▶ [Exercise details]
Among the entries below, please repeat exactly and only the lines from the line containing "middle tip: (149, 85)" to the line containing "wrist: (318, 219)", both lines included.

[Material for this task Boundary: Start]

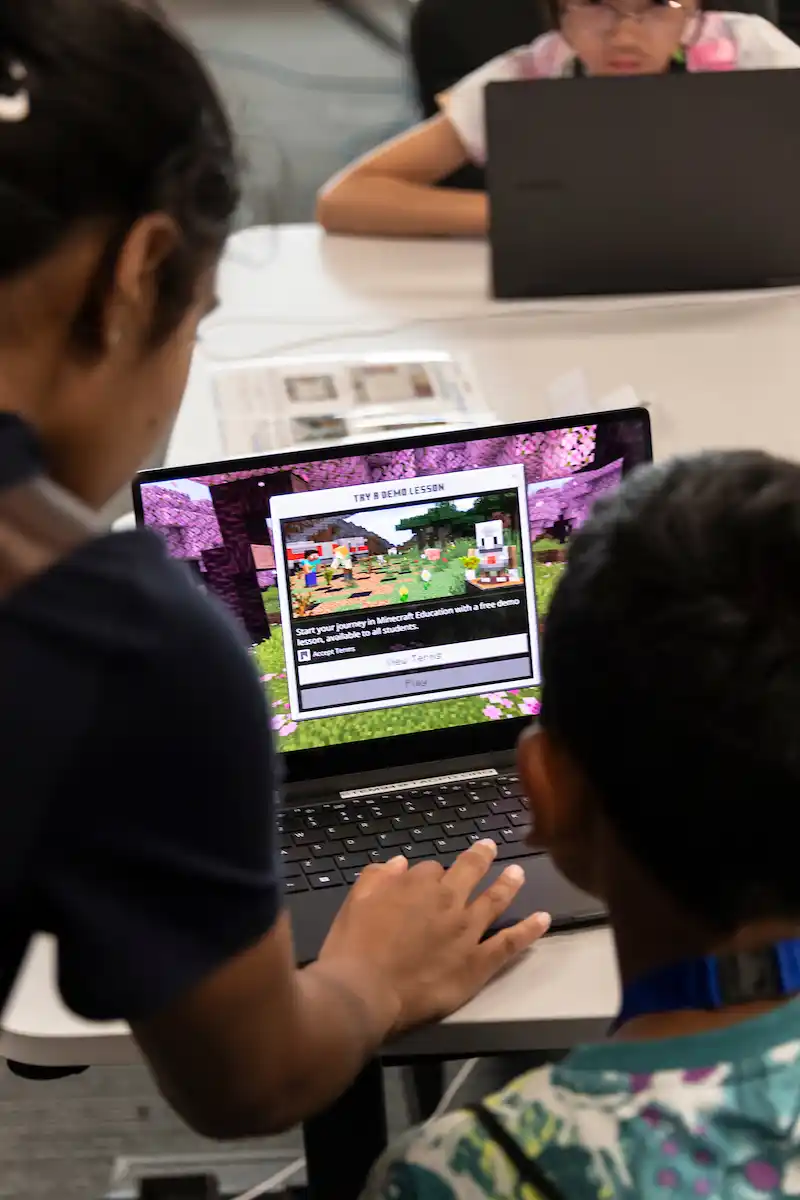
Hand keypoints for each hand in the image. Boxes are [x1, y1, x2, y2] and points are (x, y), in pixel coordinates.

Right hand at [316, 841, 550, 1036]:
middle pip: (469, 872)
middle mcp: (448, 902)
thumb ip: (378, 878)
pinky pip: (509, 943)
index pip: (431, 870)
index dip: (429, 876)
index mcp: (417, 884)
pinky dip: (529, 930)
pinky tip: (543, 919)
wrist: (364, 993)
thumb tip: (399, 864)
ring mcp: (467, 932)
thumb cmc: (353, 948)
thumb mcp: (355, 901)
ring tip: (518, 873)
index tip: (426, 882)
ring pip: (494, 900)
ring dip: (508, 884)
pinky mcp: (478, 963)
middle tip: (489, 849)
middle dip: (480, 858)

[Material for this task Boundary: End]
[Material for this task Boundary: Start]

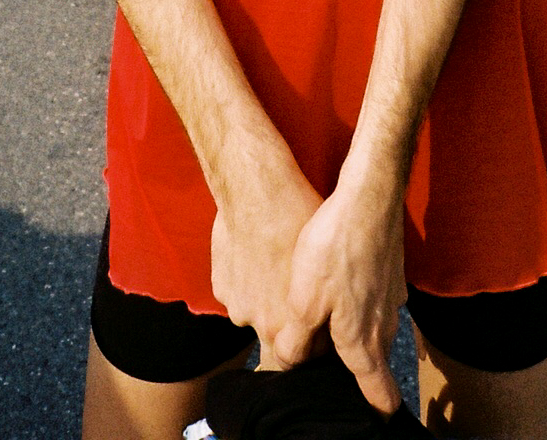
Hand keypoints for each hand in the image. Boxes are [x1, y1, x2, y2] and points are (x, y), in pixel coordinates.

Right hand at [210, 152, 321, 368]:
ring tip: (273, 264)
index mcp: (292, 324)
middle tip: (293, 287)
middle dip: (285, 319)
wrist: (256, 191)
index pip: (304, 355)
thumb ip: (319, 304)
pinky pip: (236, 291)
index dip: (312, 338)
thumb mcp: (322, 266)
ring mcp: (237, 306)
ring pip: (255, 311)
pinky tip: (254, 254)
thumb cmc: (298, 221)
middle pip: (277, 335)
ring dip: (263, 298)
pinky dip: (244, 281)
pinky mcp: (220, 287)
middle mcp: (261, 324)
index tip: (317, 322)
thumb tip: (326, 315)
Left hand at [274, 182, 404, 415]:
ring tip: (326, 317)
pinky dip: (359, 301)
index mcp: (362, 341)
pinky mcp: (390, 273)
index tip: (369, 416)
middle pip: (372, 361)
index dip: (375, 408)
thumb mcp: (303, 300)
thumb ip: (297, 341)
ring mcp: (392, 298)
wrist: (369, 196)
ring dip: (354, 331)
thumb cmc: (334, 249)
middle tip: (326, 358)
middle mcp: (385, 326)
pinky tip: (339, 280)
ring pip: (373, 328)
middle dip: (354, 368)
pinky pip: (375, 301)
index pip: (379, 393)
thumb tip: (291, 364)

[Material for this task Boundary: End]
[Material for this task Boundary: Start]

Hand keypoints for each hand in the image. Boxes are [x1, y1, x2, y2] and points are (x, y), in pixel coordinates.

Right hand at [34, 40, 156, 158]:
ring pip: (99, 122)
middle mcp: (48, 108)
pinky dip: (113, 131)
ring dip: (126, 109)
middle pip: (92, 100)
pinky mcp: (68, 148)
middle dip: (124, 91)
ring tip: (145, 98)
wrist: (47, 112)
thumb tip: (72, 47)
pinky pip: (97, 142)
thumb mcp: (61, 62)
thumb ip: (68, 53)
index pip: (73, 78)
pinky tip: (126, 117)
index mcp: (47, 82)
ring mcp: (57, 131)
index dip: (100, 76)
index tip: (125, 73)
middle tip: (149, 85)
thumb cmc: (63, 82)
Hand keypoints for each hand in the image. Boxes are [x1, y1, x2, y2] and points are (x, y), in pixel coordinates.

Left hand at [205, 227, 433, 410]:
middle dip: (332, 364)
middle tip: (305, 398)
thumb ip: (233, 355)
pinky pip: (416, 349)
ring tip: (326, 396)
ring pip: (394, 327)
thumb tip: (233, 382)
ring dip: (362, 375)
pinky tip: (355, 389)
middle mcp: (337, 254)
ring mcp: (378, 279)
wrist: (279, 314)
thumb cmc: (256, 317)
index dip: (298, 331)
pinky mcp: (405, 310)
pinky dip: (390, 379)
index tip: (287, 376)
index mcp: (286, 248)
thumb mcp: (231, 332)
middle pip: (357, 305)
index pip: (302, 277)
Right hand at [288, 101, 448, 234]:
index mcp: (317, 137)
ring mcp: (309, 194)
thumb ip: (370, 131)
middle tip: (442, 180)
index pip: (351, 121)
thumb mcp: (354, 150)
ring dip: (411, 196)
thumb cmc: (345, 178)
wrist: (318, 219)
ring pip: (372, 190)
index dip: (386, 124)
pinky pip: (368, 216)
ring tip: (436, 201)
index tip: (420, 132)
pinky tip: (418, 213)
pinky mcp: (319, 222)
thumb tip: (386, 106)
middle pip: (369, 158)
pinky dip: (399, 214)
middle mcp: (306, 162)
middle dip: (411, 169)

[Material for this task Boundary: End]

▶ [Answer below]
middle tip: (149, 85)
thumb cmc: (63, 82)
Hand keypoints for each hand in the image. Boxes are [x1, y1, x2, y2] and points are (x, y), in pixel coordinates.

Left hand at [205, 227, 433, 410]:
middle dip: (332, 364)
middle tip: (305, 398)
thumb ip: (233, 355)
pinky pip: (416, 349)
ring tip: (326, 396)
ring pip: (394, 327)
thumb tip: (233, 382)
ring dip: (362, 375)
pinky tip: (355, 389)
middle mcp: (337, 254)
ring mcp: (378, 279)
wrist: (279, 314)
thumb cmc: (256, 317)
index dip: (298, 331)
pinky mcp: (405, 310)
pinky dip: (390, 379)
index tip: (287, 376)
index mcp: (286, 248)
thumb mcp: (231, 332)
middle pip: (357, 305)
index pip: (302, 277)
Right hand at [288, 101, 448, 234]:
index mcp: (317, 137)
ring mcp: (309, 194)
thumb ip: (370, 131)
middle tip: (442, 180)
index pip: (351, 121)
thumb mcp: (354, 150)
ring dip: (411, 196)
thumb cmc: (345, 178)
wrist: (318, 219)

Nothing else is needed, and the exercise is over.